TASK BRIEF: Only the lines of the listing below that run from the line with "quốc gia cùng lúc, điều này rất hữu ích trong" through the line with "قوانین، از جمله" are to be set down, word for word. Pictures stay out.

PROVIDED ENTRIES:
______________________________
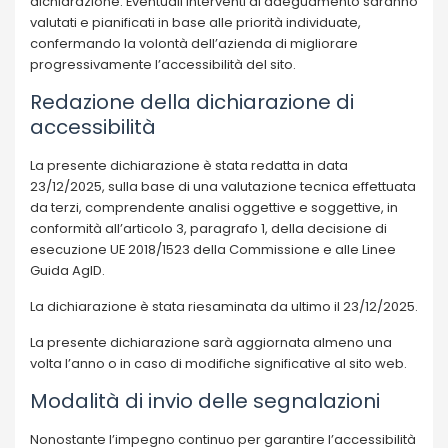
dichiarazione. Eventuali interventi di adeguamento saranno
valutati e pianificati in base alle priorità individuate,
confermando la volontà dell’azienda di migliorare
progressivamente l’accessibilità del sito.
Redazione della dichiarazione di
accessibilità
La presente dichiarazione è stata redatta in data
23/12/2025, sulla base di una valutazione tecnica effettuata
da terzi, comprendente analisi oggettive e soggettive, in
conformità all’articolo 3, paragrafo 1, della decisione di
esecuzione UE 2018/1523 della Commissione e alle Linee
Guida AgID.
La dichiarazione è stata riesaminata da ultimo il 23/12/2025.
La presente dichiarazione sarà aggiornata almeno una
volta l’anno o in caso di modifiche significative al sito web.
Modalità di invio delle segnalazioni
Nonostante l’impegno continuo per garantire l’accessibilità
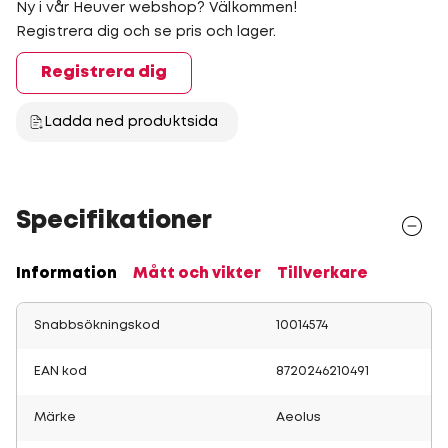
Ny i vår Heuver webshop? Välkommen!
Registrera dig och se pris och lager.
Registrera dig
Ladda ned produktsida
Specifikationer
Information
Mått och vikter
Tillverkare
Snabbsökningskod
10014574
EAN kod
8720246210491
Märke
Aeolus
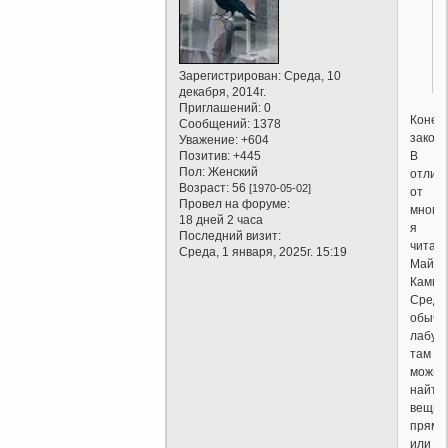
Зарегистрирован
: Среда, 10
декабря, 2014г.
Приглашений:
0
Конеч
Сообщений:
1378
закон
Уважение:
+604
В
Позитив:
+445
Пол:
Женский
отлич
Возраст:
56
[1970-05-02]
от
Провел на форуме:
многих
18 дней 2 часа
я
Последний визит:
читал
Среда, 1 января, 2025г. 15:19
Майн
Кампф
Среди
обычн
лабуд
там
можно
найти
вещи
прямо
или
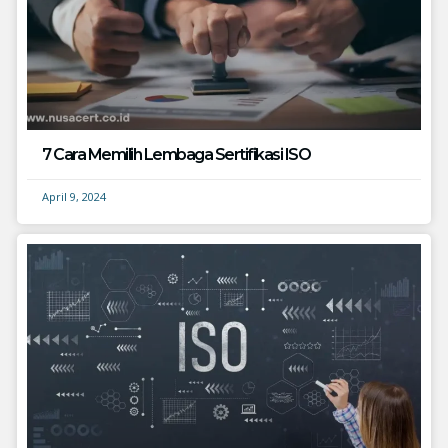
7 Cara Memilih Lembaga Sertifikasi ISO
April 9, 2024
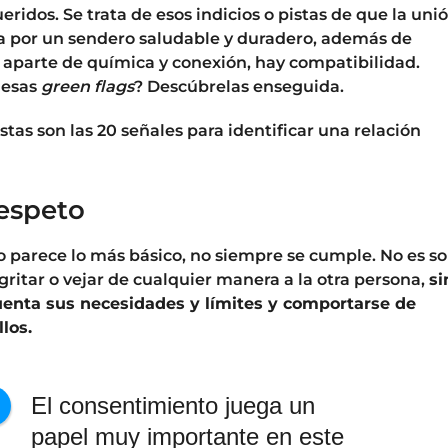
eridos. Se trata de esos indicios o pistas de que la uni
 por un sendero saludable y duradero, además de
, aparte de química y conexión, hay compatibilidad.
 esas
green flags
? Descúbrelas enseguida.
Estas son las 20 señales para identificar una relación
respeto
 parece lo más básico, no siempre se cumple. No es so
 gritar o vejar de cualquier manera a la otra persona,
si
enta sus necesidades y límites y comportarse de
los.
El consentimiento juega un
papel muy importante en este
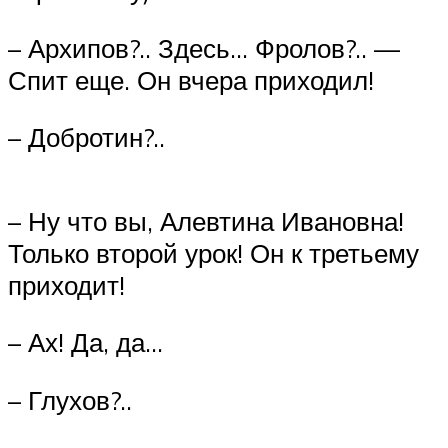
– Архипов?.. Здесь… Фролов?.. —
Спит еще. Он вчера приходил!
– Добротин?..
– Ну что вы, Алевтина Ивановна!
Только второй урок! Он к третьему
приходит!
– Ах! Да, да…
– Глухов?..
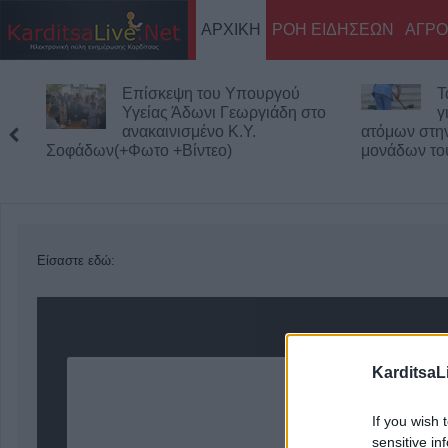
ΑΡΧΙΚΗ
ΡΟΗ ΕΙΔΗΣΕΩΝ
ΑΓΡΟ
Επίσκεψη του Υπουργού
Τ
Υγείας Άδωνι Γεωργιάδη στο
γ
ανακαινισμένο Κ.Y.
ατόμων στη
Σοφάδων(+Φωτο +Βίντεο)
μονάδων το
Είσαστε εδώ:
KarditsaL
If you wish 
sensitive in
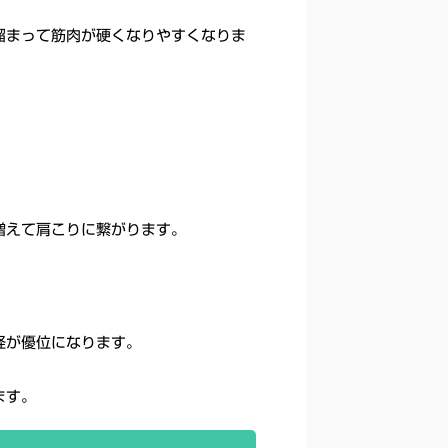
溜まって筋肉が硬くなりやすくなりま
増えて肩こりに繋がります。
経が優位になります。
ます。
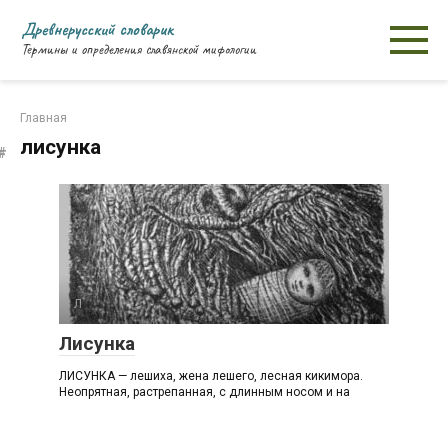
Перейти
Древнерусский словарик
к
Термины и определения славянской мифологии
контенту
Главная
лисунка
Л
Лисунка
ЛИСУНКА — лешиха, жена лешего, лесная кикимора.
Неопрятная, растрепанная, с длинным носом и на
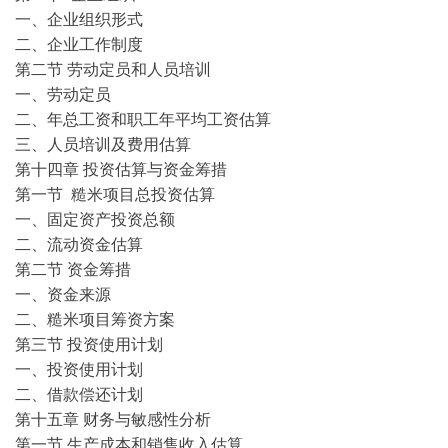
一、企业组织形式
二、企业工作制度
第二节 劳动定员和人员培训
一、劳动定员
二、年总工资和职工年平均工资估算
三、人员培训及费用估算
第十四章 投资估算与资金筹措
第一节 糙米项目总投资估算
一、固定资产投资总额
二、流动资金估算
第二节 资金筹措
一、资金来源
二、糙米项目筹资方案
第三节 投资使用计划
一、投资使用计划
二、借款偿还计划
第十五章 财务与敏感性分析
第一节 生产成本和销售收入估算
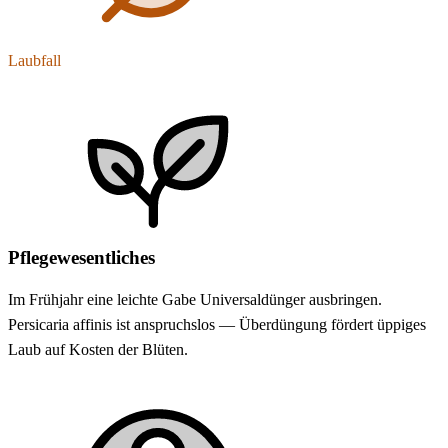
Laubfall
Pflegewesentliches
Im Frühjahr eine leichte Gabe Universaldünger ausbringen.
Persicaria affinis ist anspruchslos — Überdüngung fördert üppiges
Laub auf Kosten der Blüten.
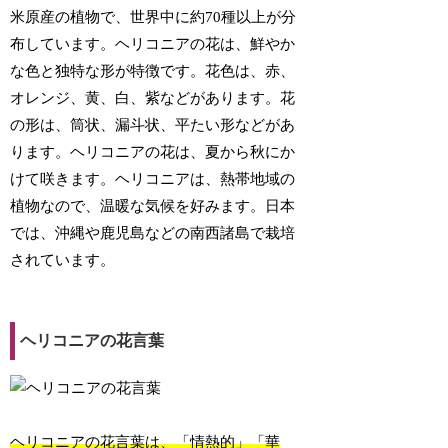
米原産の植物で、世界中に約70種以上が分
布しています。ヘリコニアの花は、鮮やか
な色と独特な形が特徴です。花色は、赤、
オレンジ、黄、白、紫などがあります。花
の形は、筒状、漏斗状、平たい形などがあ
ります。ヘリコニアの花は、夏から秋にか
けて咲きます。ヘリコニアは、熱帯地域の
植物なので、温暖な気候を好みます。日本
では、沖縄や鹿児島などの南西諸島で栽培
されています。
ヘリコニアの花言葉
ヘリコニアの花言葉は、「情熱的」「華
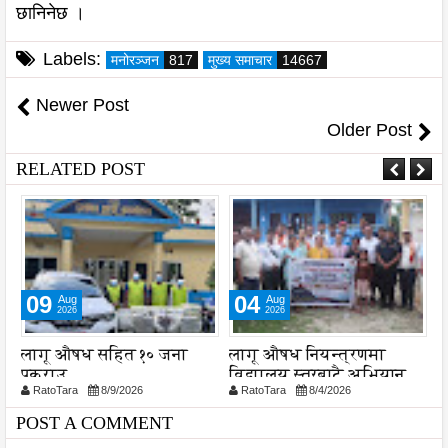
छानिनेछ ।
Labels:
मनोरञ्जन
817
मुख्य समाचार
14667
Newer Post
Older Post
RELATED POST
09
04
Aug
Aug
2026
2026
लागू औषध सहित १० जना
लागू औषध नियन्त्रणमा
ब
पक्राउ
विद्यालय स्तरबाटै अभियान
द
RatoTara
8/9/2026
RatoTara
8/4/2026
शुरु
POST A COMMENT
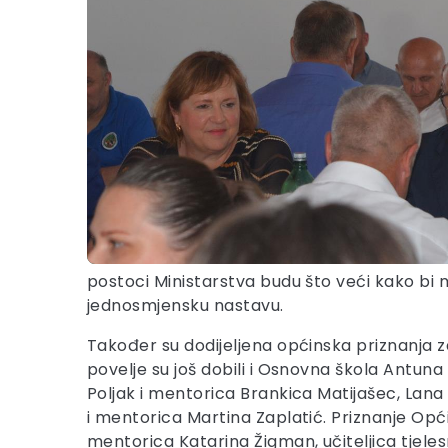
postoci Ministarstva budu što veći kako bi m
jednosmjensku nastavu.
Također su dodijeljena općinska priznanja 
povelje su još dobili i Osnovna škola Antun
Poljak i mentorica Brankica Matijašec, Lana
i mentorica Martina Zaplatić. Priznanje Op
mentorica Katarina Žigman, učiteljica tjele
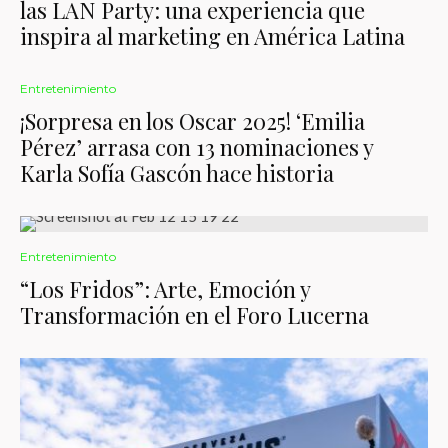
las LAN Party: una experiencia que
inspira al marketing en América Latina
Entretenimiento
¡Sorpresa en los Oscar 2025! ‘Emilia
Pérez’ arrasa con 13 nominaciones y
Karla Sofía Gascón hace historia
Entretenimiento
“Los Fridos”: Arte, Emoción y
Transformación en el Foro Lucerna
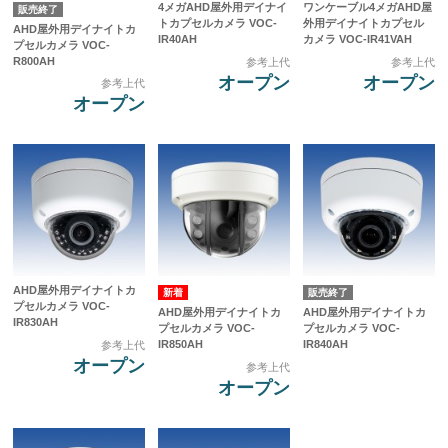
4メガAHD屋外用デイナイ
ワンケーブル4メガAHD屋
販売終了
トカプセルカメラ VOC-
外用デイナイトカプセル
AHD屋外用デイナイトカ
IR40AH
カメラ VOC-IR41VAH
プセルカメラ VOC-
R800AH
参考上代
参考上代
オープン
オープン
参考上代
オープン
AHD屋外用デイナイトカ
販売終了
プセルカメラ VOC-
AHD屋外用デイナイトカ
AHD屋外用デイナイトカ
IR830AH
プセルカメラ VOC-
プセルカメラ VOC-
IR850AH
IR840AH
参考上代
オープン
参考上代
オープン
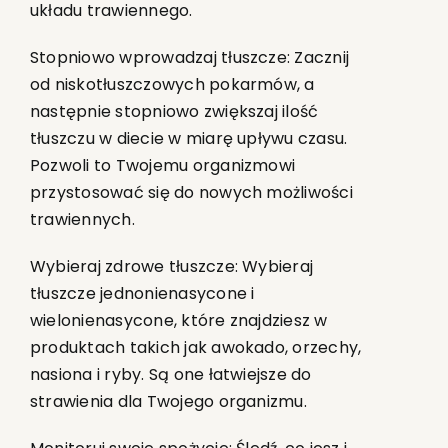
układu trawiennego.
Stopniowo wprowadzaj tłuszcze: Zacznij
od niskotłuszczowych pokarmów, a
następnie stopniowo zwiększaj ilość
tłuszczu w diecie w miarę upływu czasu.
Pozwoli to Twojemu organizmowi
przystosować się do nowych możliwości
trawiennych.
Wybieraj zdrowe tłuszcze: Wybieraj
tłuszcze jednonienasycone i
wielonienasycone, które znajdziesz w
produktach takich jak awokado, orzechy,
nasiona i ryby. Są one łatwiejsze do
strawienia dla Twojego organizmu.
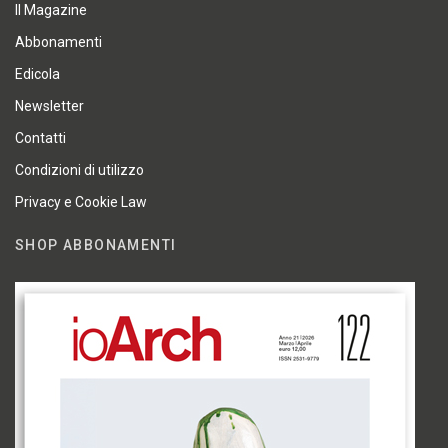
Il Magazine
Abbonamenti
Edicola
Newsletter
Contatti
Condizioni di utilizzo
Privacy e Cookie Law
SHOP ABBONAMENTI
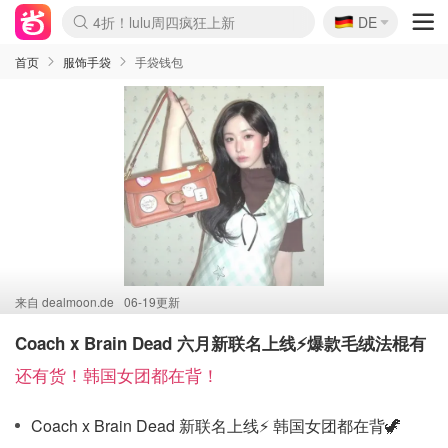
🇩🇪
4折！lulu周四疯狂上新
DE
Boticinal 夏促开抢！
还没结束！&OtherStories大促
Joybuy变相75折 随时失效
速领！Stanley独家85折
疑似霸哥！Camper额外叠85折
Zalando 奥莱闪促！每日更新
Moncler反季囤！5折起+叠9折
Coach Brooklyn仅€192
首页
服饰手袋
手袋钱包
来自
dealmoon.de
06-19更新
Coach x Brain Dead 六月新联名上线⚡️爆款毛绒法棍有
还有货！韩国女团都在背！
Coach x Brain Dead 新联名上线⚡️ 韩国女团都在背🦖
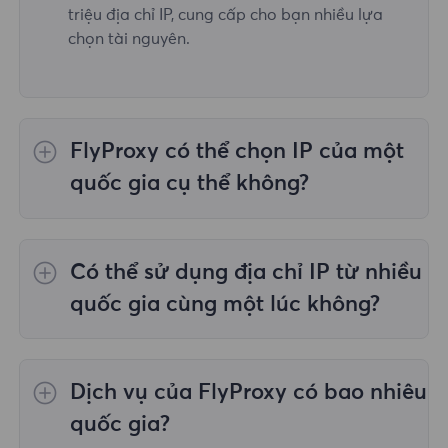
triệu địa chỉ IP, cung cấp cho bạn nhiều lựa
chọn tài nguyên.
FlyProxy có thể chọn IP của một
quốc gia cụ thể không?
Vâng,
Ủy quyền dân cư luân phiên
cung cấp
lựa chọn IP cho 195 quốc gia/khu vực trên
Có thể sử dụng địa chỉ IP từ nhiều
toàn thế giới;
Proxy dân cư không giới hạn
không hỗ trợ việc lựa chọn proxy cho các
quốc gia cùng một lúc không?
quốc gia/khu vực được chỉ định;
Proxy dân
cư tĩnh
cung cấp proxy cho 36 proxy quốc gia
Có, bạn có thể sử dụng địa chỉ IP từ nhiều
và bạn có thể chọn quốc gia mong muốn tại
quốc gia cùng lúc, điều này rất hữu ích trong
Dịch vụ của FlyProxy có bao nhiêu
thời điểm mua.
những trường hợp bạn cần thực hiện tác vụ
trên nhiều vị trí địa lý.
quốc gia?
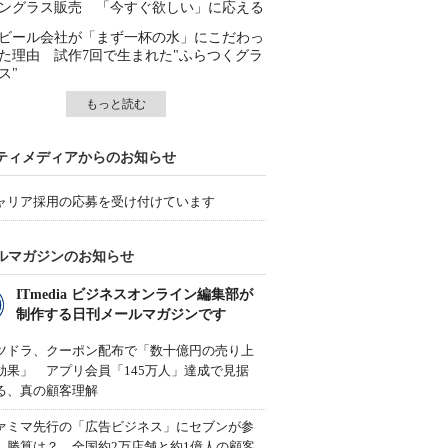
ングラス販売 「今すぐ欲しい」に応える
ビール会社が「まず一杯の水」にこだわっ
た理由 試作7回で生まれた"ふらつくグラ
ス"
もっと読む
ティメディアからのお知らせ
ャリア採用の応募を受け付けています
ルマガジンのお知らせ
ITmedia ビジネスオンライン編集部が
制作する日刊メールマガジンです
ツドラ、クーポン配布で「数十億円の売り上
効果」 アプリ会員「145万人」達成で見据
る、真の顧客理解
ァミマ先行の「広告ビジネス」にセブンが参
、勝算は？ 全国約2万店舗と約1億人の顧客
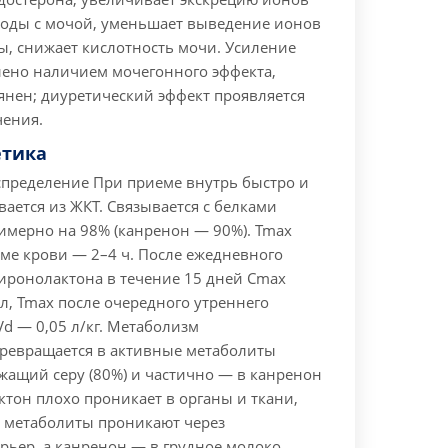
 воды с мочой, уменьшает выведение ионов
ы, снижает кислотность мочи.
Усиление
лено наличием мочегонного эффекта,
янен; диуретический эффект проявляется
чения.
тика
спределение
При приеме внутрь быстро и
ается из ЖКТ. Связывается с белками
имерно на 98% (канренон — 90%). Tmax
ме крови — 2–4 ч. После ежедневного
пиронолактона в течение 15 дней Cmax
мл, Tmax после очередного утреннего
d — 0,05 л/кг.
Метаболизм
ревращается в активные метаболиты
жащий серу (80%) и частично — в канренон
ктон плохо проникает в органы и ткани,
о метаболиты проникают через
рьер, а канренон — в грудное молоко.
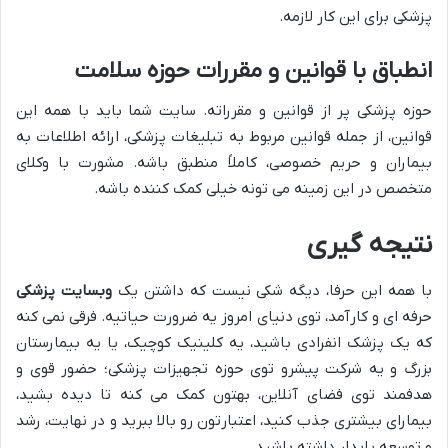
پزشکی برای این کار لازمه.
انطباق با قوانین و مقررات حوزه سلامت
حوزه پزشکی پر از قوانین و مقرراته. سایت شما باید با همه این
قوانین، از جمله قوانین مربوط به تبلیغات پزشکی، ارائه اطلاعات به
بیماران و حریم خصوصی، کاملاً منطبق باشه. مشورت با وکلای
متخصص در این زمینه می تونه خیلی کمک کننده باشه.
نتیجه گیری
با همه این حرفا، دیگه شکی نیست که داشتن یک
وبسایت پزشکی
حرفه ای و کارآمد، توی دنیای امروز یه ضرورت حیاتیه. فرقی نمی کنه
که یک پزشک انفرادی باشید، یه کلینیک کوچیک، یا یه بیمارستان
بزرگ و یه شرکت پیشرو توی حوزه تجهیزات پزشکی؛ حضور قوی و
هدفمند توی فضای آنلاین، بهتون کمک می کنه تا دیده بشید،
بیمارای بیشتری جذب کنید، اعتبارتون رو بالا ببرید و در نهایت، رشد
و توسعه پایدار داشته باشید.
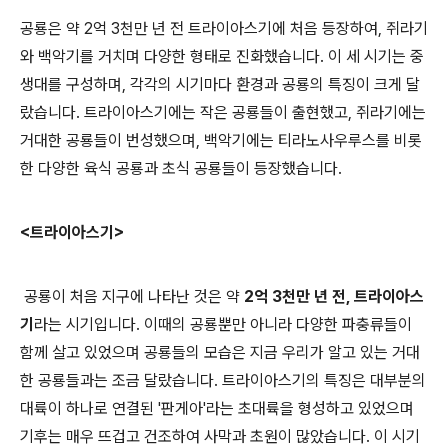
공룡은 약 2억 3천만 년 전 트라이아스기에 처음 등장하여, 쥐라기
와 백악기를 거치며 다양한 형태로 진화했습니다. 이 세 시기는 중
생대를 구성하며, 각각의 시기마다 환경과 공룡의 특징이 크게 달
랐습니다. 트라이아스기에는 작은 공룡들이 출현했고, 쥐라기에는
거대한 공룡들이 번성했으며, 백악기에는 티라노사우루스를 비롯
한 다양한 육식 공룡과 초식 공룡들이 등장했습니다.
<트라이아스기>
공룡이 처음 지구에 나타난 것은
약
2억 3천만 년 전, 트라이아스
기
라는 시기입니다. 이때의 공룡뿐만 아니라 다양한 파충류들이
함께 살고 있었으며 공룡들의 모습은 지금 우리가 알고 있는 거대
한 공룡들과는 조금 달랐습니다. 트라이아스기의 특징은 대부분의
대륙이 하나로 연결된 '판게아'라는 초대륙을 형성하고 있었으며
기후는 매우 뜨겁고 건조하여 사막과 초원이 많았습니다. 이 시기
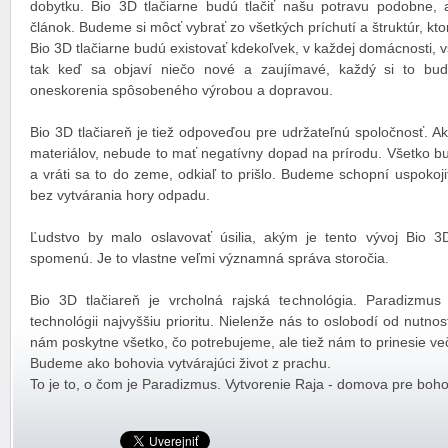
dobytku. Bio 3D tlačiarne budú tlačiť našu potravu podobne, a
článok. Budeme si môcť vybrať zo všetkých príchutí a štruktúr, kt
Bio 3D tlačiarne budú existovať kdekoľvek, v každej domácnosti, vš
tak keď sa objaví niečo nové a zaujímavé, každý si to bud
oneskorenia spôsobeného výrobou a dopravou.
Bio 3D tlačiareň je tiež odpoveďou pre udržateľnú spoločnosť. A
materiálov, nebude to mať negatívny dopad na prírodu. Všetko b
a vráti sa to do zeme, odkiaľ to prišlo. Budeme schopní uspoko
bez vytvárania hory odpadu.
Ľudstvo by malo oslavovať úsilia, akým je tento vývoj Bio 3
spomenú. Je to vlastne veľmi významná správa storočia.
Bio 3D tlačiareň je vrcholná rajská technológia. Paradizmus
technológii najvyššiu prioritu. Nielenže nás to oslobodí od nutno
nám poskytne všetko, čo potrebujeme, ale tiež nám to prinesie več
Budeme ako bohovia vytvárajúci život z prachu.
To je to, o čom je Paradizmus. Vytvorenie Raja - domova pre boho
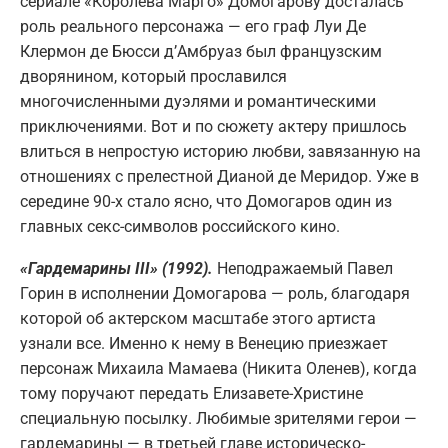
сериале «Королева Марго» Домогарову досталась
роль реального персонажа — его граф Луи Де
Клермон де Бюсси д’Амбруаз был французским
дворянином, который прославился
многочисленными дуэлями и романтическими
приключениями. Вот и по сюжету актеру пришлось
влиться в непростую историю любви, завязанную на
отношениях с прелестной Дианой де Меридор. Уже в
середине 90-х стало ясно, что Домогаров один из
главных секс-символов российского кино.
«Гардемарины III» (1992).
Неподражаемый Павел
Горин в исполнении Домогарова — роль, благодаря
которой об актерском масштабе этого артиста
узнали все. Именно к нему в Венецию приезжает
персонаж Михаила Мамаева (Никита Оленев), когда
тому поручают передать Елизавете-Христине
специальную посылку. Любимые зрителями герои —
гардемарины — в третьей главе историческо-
______________________________
WORKED SOLUTION:
quốc gia cùng lúc, điều này rất hữu ích trong
Dịch vụ của FlyProxy có bao nhiêu
thời điểm mua.
những trường hợp bạn cần thực hiện tác vụ
trên nhiều vị trí địa lý.
quốc gia?
ングラス販売 「今すぐ欲しい」に応える
ビール会社が「まず一杯の水」にこだわっ
た理由 試作7回で生まれた"ふらつくグラ
ス"
もっと読む
ティメディアからのお知らせ
ャリア採用の応募を受け付けています
ルマガジンのお知らせ
ITmedia ビジネスオンライン編集部が
制作する日刊メールマガジンです
ツドラ、クーポン配布で「数十億円の売り上
効果」 アプリ会員「145万人」達成で見据
る、真の顧客理解
ァミマ先行の「広告ビジネス」にセブンが参
、勝算は？ 全国約2万店舗と約1億人の顧客
 воды с мочой, уменьшает выведение ионов
ы, снижает кислотность мочи.
Усиление
лено наличием мочегонного эффекта,
янен; диуретический эффект проявляется
чения.
тика
спределение
При приеме внутрь быстро и
ается из ЖКТ. Связывается с белками
имерно на 98% (канренон — 90%). Tmax
ме крови — 2–4 ч. После ежедневного
пиронолактона в течение 15 дней Cmax
мл, Tmax после очередного утреннего
d — 0,05 л/кг.
Метаболизм
ревращается в активные метаболиты
жащий серу (80%) и частично — в канренон
ктон плохо проникает в органы и ткани,
о метаболиты проникают через
рьер, а канренон — в грудное молоко.
پزشکی برای این کار لازمه.
انطباق با قوانین و مقررات حوزه سلامت
حوزه پزشکی پر از قوانین و مقرراته. سایت شما باید با همه این
قوانین، از جمله قوانین مربوط به تبلیغات پزشکی، ارائه اطلاعات به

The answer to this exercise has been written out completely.